Text under study
BEGIN
Arlington, Montgomery County to formalize deal on airport-noise study

This article was republished with permission from WTOP’s news partner InsideNoVa.com. Sign up for InsideNoVa.com’s free email subscription today.

This article was written by WTOP’s news partner, InsideNoVa.com, and republished with permission. Sign up for InsideNoVa.com’s free email subscription today.

Arlington government officials plan to formalize their agreement with leaders in Montgomery County, Md., to fund a study on the northerly aircraft departure route out of Ronald Reagan Washington National Airport.

The County Board plans to ante up half the projected cost for a consultant, with the Montgomery County Council putting up the other half. The agreement will ratify a less formal arrangement between the two jurisdictions that has been in effect since last summer.

At issue is the new flight routing implemented by the Federal Aviation Administration (FAA) in 2014 as part of its Next Generation Air Transportation System (NextGen). The routing continues to take aircraft departing northbound up the Potomac River past Bethesda to the east and McLean to the west. Yet unlike previous route patterns, which diffused aircraft across a wider expanse of terrain, NextGen concentrates the aircraft over tighter corridors as they ascend to reach cruising altitude.

Areas of Montgomery County are most impacted, but the new corridor has “had a significant and worsening impact on the quality of life of Arlington residents,” a county official writes, without elaboration, in a memo to County Board members.

In 2015, the Metropolitan Washington Airports Authority convened a regional working group to look at the impact of aircraft noise and work toward solutions. But “there remains a lack of data-driven understanding of what has caused the increased noise impacts and what can be done to address them,” county officials say.

(Given that current-generation aircraft are significantly less noisy than those that came before them, it could be a case of the public being more apt to complain. Another possibility: the increasing number of aircraft operations at Reagan National in current years.)

 The contractor would be tasked with “identifying and evaluating all actions that could reasonably be taken to reduce and mitigate” noise impacts, Arlington officials said. The Arlington government would manage the contract on behalf of the two jurisdictions.

Federal law gives the FAA wide latitude in managing the nation’s airways and airport approaches. But it is not unlimited power: In 2017, a federal appeals court sided with officials in Phoenix, Ariz., who had sued the agency for failing to provide enough community engagement before it implemented new air-corridor routes out of that region’s Sky Harbor International Airport.

While the Arlington-Montgomery agreement only focuses on Reagan National, Maryland officials also have been irked by changes to traffic patterns around Baltimore-Washington International Thurgood Marshall Airport.
END
About this exercise
Copy out the article on the Arlington–Montgomery County airport-noise study word for word, from its headline to its last sentence.

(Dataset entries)
BEGIN
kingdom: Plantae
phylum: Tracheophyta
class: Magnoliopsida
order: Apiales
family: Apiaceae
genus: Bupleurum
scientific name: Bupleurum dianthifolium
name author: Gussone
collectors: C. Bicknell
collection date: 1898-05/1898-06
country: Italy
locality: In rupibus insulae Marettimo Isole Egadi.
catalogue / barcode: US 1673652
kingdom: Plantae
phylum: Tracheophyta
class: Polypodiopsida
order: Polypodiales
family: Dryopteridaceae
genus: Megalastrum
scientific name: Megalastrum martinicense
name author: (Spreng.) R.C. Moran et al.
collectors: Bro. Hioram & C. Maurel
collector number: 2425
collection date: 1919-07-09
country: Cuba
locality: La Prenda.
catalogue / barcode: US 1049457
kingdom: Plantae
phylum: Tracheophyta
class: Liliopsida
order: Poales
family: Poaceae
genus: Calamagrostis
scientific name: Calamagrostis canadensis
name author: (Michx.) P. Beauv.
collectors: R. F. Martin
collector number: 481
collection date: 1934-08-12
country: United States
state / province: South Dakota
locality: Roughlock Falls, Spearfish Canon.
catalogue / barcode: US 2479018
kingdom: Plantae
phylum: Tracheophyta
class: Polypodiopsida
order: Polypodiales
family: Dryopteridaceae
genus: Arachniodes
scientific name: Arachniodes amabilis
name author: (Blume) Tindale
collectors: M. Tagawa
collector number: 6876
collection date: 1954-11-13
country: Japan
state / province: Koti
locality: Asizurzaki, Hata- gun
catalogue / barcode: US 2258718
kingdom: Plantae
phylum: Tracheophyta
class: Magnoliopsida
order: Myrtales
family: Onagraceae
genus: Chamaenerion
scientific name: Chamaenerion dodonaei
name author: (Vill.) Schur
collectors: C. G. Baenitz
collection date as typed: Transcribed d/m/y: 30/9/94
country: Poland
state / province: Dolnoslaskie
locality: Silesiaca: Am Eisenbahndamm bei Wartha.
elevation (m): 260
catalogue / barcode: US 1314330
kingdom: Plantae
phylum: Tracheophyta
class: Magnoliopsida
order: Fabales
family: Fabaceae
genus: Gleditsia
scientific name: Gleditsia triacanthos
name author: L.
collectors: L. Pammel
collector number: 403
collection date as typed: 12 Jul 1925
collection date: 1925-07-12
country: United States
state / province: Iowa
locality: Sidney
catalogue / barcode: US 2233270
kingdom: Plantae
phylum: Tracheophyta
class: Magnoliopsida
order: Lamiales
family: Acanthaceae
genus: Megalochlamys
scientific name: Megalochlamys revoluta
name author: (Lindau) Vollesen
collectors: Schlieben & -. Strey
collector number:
END
Exercise answer
Arlington, Montgomery County to formalize deal on airport-noise study

This article was republished with permission from WTOP’s news partner InsideNoVa.com. Sign up for InsideNoVa.com’s free email subscription today.

This article was written by WTOP’s news partner, InsideNoVa.com, and republished with permission. Sign up for InsideNoVa.com’s free email subscription today.

Arlington government officials plan to formalize their agreement with leaders in Montgomery County, Md., to fund a study on the northerly aircraft departure route out of Ronald Reagan Washington National Airport.

The County Board plans to ante up half the projected cost for a consultant, with the Montgomery County Council putting up the other half. The agreement will ratify a less formal arrangement between the two jurisdictions that has been in effect since last summer.

At issue is the new flight routing implemented by the Federal Aviation Administration (FAA) in 2014 as part of its Next Generation Air Transportation System (NextGen). The routing continues to take aircraft departing northbound up the Potomac River past Bethesda to the east and McLean to the west. Yet unlike previous route patterns, which diffused aircraft across a wider expanse of terrain, NextGen concentrates the aircraft over tighter corridors as they ascend to reach cruising altitude.

Areas of Montgomery County are most impacted, but the new corridor has “had a significant and worsening impact on the quality of life of Arlington residents,” a county official writes, without elaboration, in a memo to County Board members.

In 2015, the Metropolitan Washington Airports Authority convened a regional working group to look at the impact of aircraft noise and work toward solutions. But “there remains a lack of data-driven understanding of what has caused the increased noise impacts and what can be done to address them,” county officials say.

(Given that current-generation aircraft are significantly less noisy than those that came before them, it could be a case of the public being more apt to complain. Another possibility: the increasing number of aircraft operations at Reagan National in current years.)

 The contractor would be tasked with “identifying and evaluating all actions that could reasonably be taken to reduce and mitigate” noise impacts, Arlington officials said. The Arlington government would manage the contract on behalf of the two jurisdictions.

Federal law gives the FAA wide latitude in managing the nation’s airways and airport approaches. But it is not unlimited power: In 2017, a federal appeals court sided with officials in Phoenix, Ariz., who had sued the agency for failing to provide enough community engagement before it implemented new air-corridor routes out of that region’s Sky Harbor International Airport.

While the Arlington-Montgomery agreement only focuses on Reagan National, Maryland officials also have been irked by changes to traffic patterns around Baltimore-Washington International Thurgood Marshall Airport.